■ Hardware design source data
-- Opening Marker --

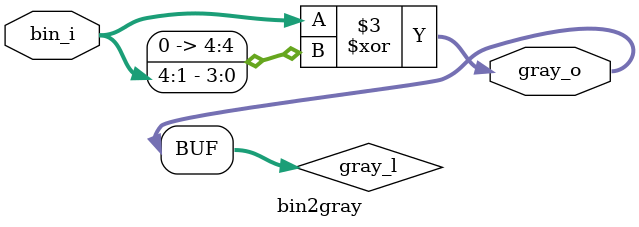
<source format=sv>
module bin2gray
  #(parameter width_p = 5)
   // You must fill these in with width_p
  (input [width_p-1:0] bin_i
  ,output [width_p-1:0] gray_o);

   // Your code here
  
  logic [width_p-1:0] gray_l;

  always_comb begin
    gray_l = bin_i ^ (bin_i >> 1);
  end

  assign gray_o = gray_l;

endmodule
</source>
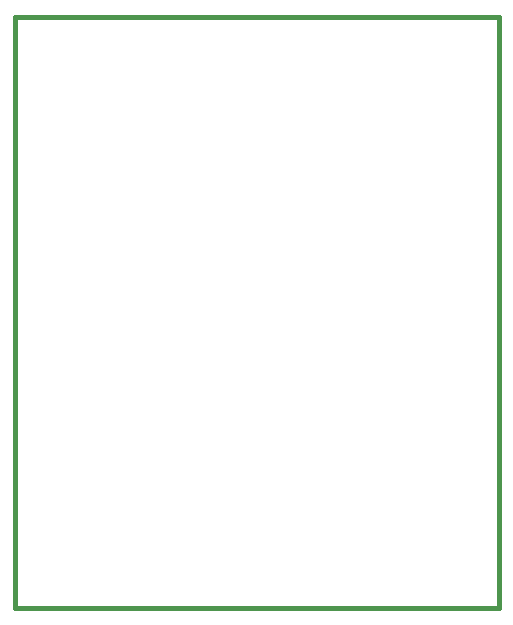
<source format=gbp>
G75*
%MOIN*%
%OFA0B0*%
%FSLAX24Y24*%
%IPPOS*%
%LPD*%
%AMOC8*
5,1,8,0,0,1.08239X$1,22.5*
%
%ADD10C,0.0160*%
D10*
X000208Y000180D02*
X016349Y000180D01*
X016349Y019865D01*
X000208Y019865D01*
X000208Y000180D01*
M02*

</source>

-- Closing Marker --

■ Work to complete
Output the records above exactly, omitting the pictures.

■ Expected output
<source format=sv>
module bin2gray
  #(parameter width_p = 5)
   // You must fill these in with width_p
  (input [width_p-1:0] bin_i
  ,output [width_p-1:0] gray_o);

   // Your code here
  
  logic [width_p-1:0] gray_l;

  always_comb begin
    gray_l = bin_i ^ (bin_i >> 1);
  end

  assign gray_o = gray_l;

endmodule
</source>
<source format=gbp>
G75*
%MOIN*%
%OFA0B0*%
%FSLAX24Y24*%
%IPPOS*%
%LPD*%
%AMOC8*
5,1,8,0,0,1.08239X$1,22.5*
%
%ADD10C,0.0160*%
D10*
X000208Y000180D02*
X016349Y000180D01*
X016349Y019865D01*
X000208Y019865D01*
X000208Y000180D01*
M02*

</source>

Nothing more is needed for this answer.